# Tuhon Ray Dionaldo Seminar...



## Ern-Dog (Jan 28, 2004)

A.F.S. Academy of Martial Arts and Fitness is proud to announce that Tuhon Ray Dionaldo will be holding a 2-day seminar in Richmond, Kentucky.

When: April 3 & 4
Time: 10:00 AM to 5:00 PM (both days)
Cost: $75 for one day, $110 for both
Pre-registered: $65 for one day,  $100 for both 
                    (Must be received by March 15)

Where:
AFS Academy of Martial Arts & Fitness
427 Big Hill Ave.
Richmond, Ky. 40475
Phone: (859)623-8023
Email: Director@AFSacademy.com 

www.AFSacademy.com


----------



## Ern-Dog (Jan 29, 2004)

Ray Dionaldo has over 20 years experience in the martial arts.  Along with this experience and instructors ranking in several arts such as: Pekiti-Tirsia, Modern Arnis, and Pambuan Arnis, to name a few, he was recently promoted to Tuhon in Sayoc Kali. Along with this promotion, Tuhon Ray Dionaldo and Tuhon Felix Cortes have also been tapped to lead Sayoc Fighting Systems. 

Founder of FCS Kali (Filipino Combat Systems), Tuhon Ray Dionaldo has combined elements of various Filipino martial arts to create a very close range combat art with extremely fast and fluid motions.  FCS Kali specializes in the corto corto range (very close) and teaches the Punyo Mano system, through which the punyo is used as a hand, enabling practitioners to flow effortlessly around an opponent while locking, trapping, and striking even in the Corto Corto range.

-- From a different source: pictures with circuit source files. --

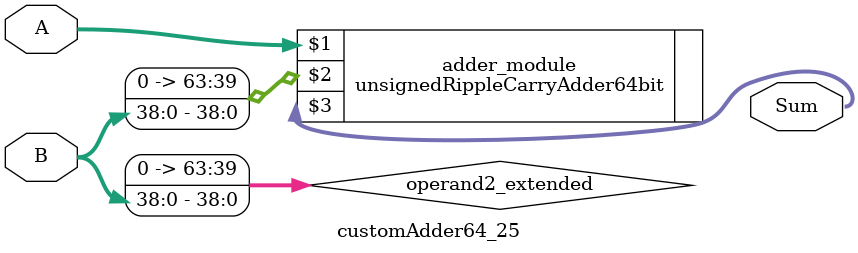
<source format=v>
module customAdder64_25(
                        input [63 : 0] A,
                        input [38 : 0] B,
                        
                        output [64 : 0] Sum
                );

        wire [63 : 0] operand2_extended;
        
        assign operand2_extended =  {25'b0, B};
        
        unsignedRippleCarryAdder64bit adder_module(
            A,
            operand2_extended,
            Sum
        );
        
        endmodule
        
</source>
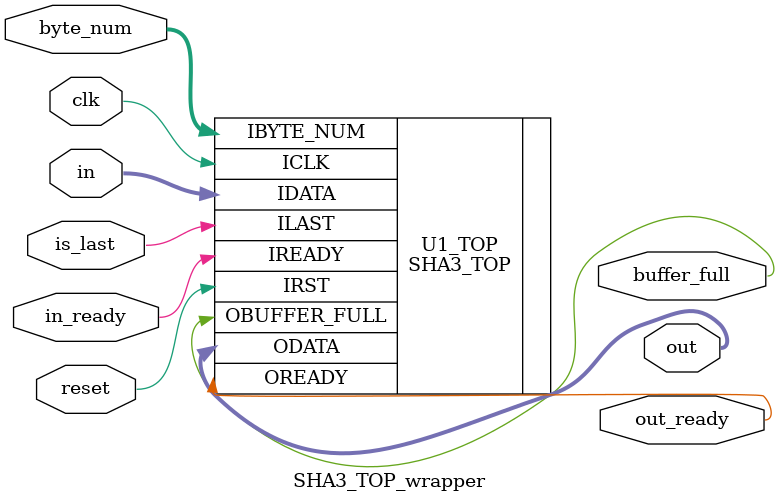
<source format=v>
module SHA3_TOP_wrapper (
	input			clk,
	input			reset,
	input	[63:0]	in,
	input			in_ready,
	input			is_last,
	input	[2:0]	byte_num,
	output			buffer_full,
	output	[511:0]	out,
	output			out_ready
);

SHA3_TOP U1_TOP (
	.ICLK			(clk),
	.IRST			(reset),
	.IDATA			(in),
	.IREADY			(in_ready),
	.ILAST			(is_last),
	.IBYTE_NUM		(byte_num),
	.OBUFFER_FULL	(buffer_full),
	.ODATA			(out),
	.OREADY			(out_ready)
);

endmodule

</source>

Tuhon Ray will be teaching elements of FCS Kali, Sayoc Kali and Sayoc Fighting Systems. *As well as teaching a special session during the seminar that will focus on the use of the kerambit.*


----------



## Ern-Dog (Feb 4, 2004)

DATE CHANGE:

Due to scheduling conflicts the seminar has been moved to April 17 and 18.


----------